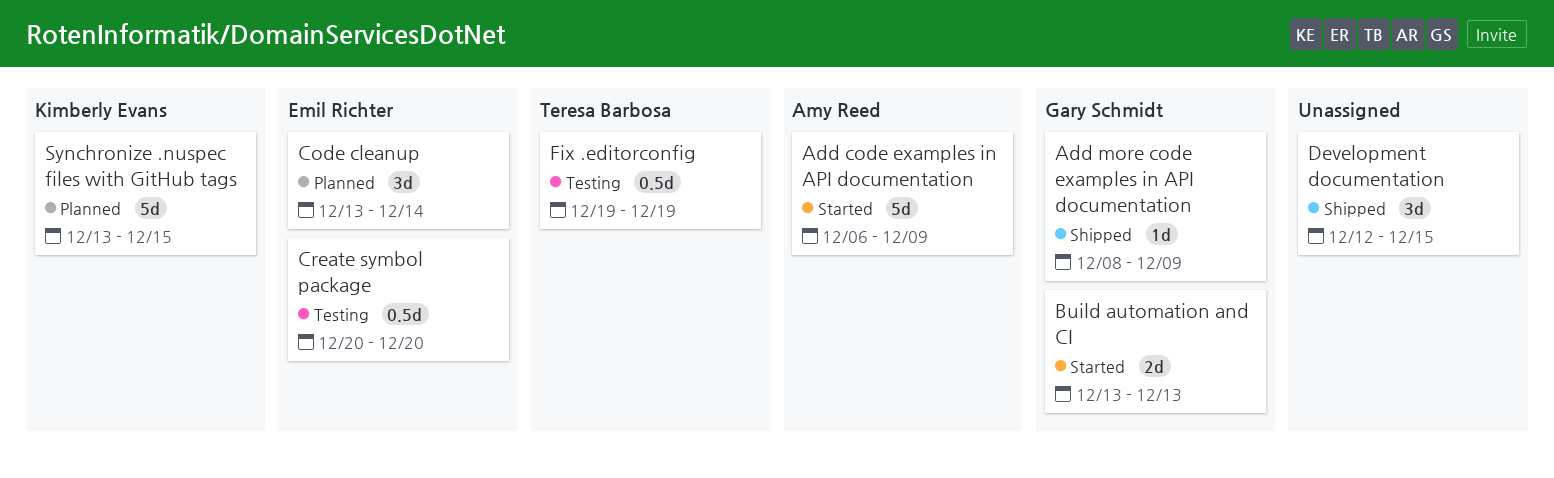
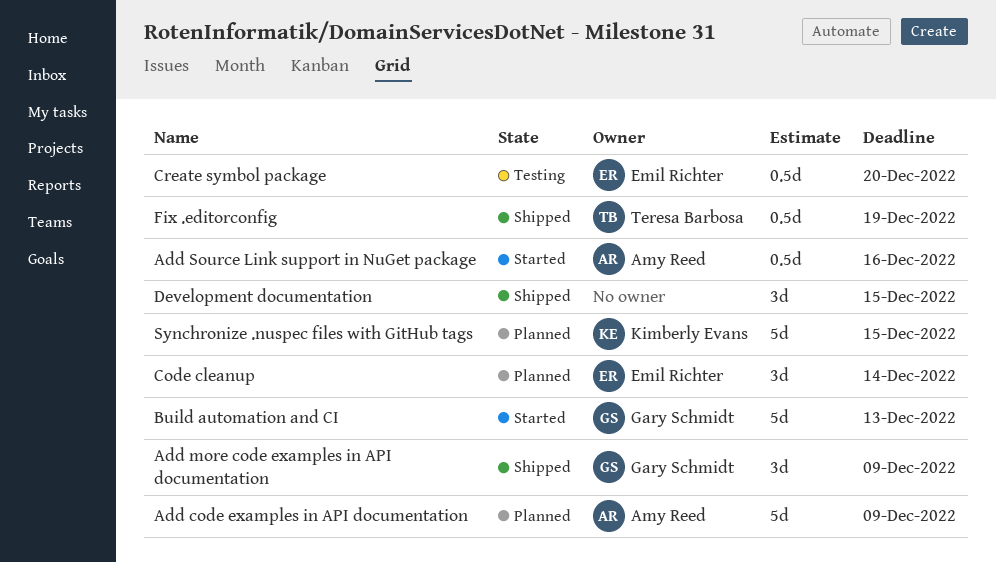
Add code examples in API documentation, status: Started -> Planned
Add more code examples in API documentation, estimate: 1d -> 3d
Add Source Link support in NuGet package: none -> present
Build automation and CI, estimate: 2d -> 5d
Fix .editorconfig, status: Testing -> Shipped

---

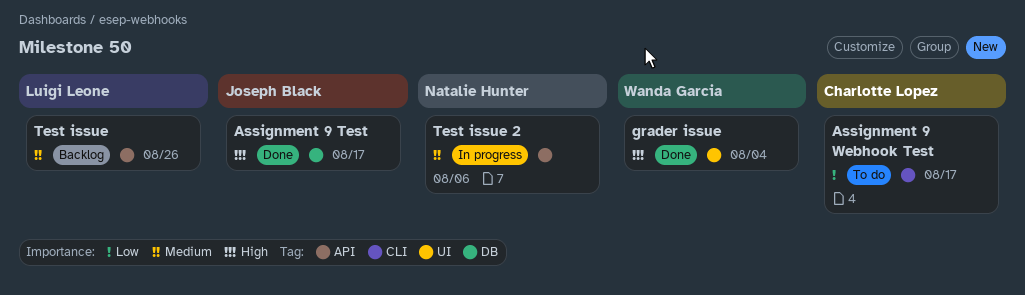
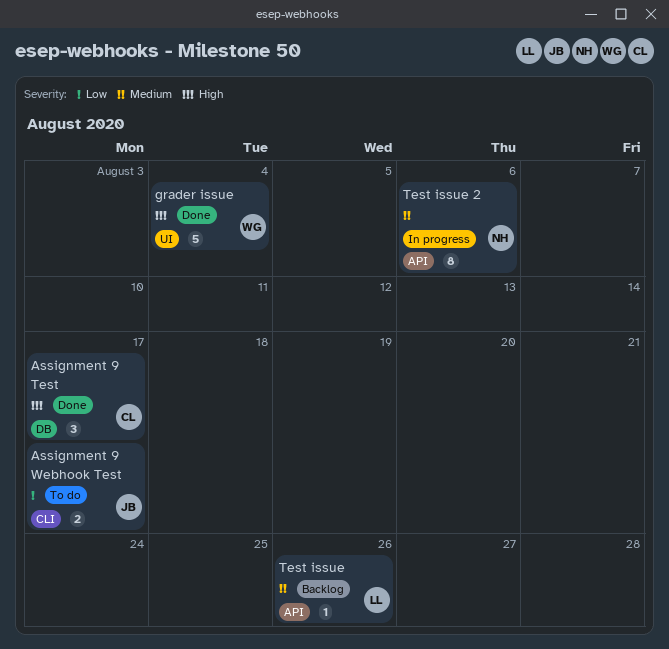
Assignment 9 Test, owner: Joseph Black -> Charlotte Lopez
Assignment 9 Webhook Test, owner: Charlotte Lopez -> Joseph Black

Problem details:
Which lines in the records above include the word "Lopez"? Copy them out.

Answer area:
Assignment 9 Test, owner: Joseph Black -> Charlotte Lopez
Assignment 9 Webhook Test, owner: Charlotte Lopez -> Joseph Black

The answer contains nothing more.